This funding came as a result of a study commissioned by the Savannah River Site Community Reuse Organization's Nuclear Workforce Initiative, which expects nearly 10,000 new nuclear workers to be needed in government and private sectors over the next decade in the Augusta region.
The educational institutions that will share this grant are: Augusta State University, Aiken Technical College, Augusta Technical College, University of South Carolina Aiken and USC Salkehatchie. With this funding, these schools will work together to offer training in the critical areas of quality control, nuclear welding, chemical technology, environmental remediation and restoration, and integration of nuclear science into chemistry and physics programs.
According to SRS Community Reuse Organization officials, the five colleges will partner with DOE in the areas of science, technology, engineering, mathematics and research for the DOE Environmental Management program through a formal five-year Memorandum of Understanding.

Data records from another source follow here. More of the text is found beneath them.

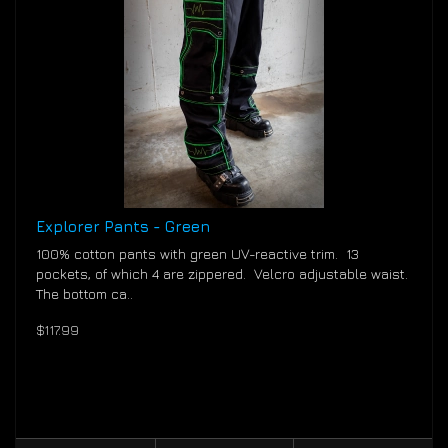
Explorer Pants - Green
100% cotton pants with green UV-reactive trim. 13
pockets, of which 4 are zippered. Velcro adjustable waist.
The bottom ca..
$117.99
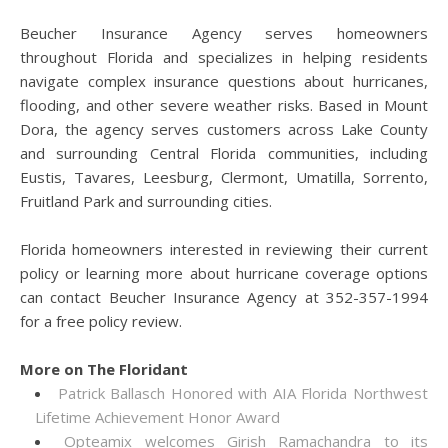
Beucher Insurance Agency serves homeowners
throughout Florida and specializes in helping residents
navigate complex insurance questions about hurricanes,
flooding, and other severe weather risks. Based in Mount
Dora, the agency serves customers across Lake County
and surrounding Central Florida communities, including
Eustis, Tavares, Leesburg, Clermont, Umatilla, Sorrento,
Fruitland Park and surrounding cities.
Florida homeowners interested in reviewing their current
policy or learning more about hurricane coverage options
can contact Beucher Insurance Agency at 352-357-1994
for a free policy review.
More on The Floridant
Patrick Ballasch Honored with AIA Florida Northwest
Lifetime Achievement Honor Award
Opteamix welcomes Girish Ramachandra to its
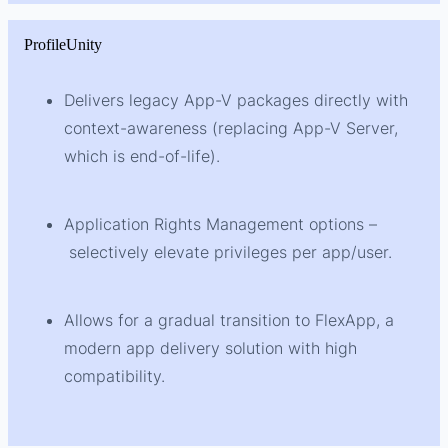
ProfileUnity
Delivers legacy App-V packages directly with
context-awareness (replacing App-V Server,
which is end-of-life).
Application Rights Management options –
selectively elevate privileges per app/user.
Allows for a gradual transition to FlexApp, a
modern app delivery solution with high
compatibility.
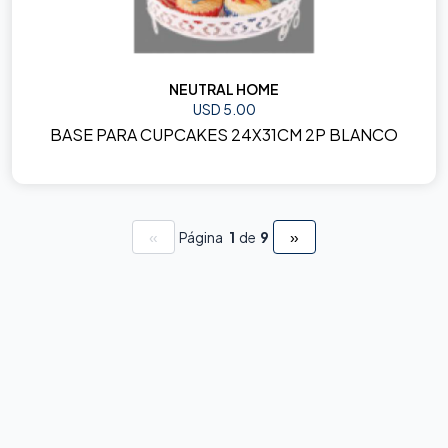
NEUTRAL HOME
USD 5.00
BASE PARA CUPCAKES 24X31CM 2P BLANCO
«
»
Página
1
de
9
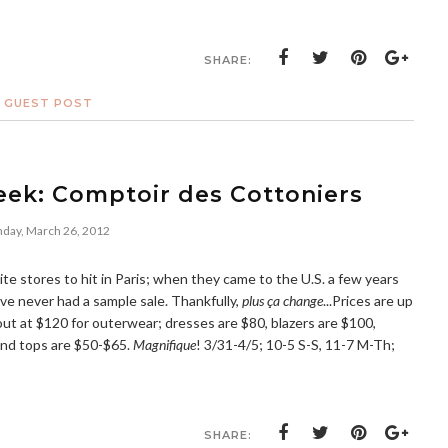
SHARE:
D GUEST POST
eek: Comptoir des Cottoniers
day, March 26, 2012
te stores to hit in Paris; when they came to the U.S. a few years
've never had a sample sale. Thankfully,
plus ça change
...Prices are up
out at $120 for outerwear; dresses are $80, blazers are $100,
and tops are $50-$65.
Magnifique
! 3/31-4/5; 10-5 S-S, 11-7 M-Th;
SHARE:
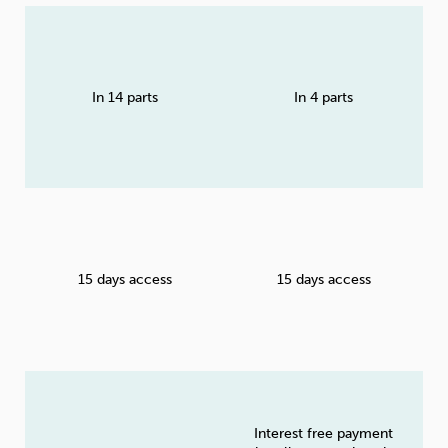
In 14 parts
In 4 parts
15 days access
15 days access
Interest free payment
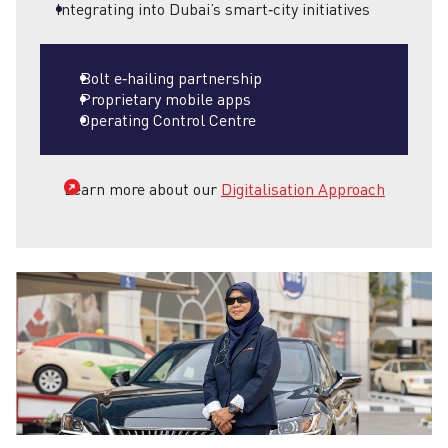
Integrating into Dubai’s smart‑city initiatives
Bolt e‑hailing partnership
Proprietary mobile apps
Operating Control Centre
Learn more about our
Digitalisation Approach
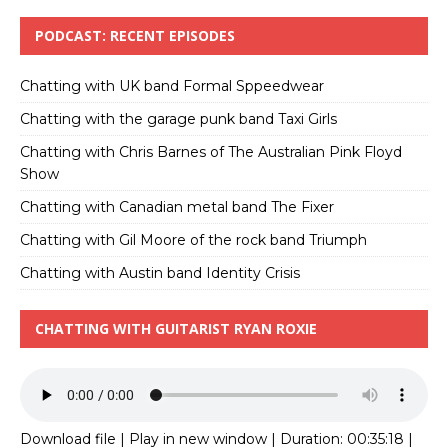
PODCAST: RECENT EPISODES
Chatting with UK band Formal Sppeedwear
Chatting with the garage punk band Taxi Girls
Chatting with Chris Barnes of The Australian Pink Floyd
Show
Chatting with Canadian metal band The Fixer
Chatting with Gil Moore of the rock band Triumph
Chatting with Austin band Identity Crisis
CHATTING WITH GUITARIST RYAN ROXIE
Download file
|
Play in new window
|
Duration: 00:35:18
|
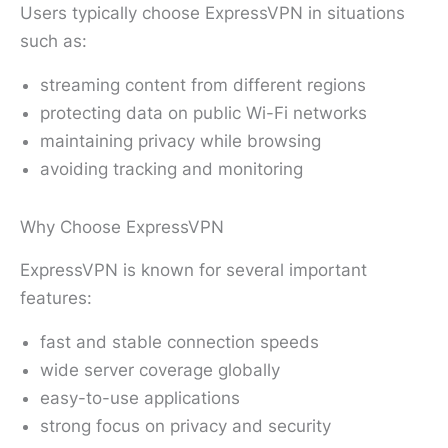
Users typically choose ExpressVPN in situations
such as:
streaming content from different regions
protecting data on public Wi-Fi networks
maintaining privacy while browsing
avoiding tracking and monitoring
Why Choose ExpressVPN
ExpressVPN is known for several important
features:
fast and stable connection speeds
wide server coverage globally
easy-to-use applications
strong focus on privacy and security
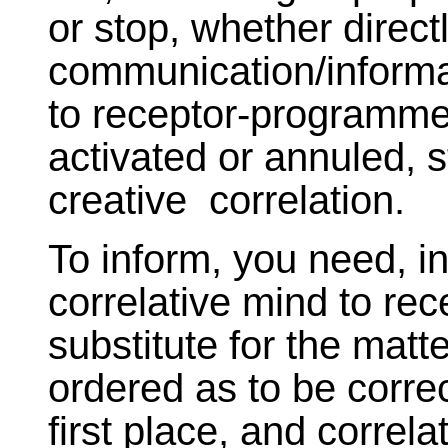
or stop, whether directl
communication/informat
to receptor-programmed
activated or annuled, s
creative correlation.
To inform, you need, in
correlative mind to rece
substitute for the matt
ordered as to be correc
first place, and correla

Tom Crute, chairman of ASU's Department of Chemistry and Physics, says the university is expected to receive more than $835,000 over the next five years, of which $157,849 has already been given. Crute says this funding will be used for the development and implementation of nuclear science tracks in chemistry and physics degree programs. The grant will also go toward set-up of a nuclear laboratory and equipment purchasing, hiring additional faculty, providing current faculty professional development in the field of nuclear science, and offering scholarships for students pursuing a bachelor's degree.
"We are excited about developing a new program that will serve the needs of not only our nontraditional students, but our area's growing nuclear workforce," says Crute.
Formed last year by the SRS Community Reuse Organization, the Nuclear Workforce Initiative is coordinating nuclear workforce development efforts among regional employers, educational institutions, and economic development organizations.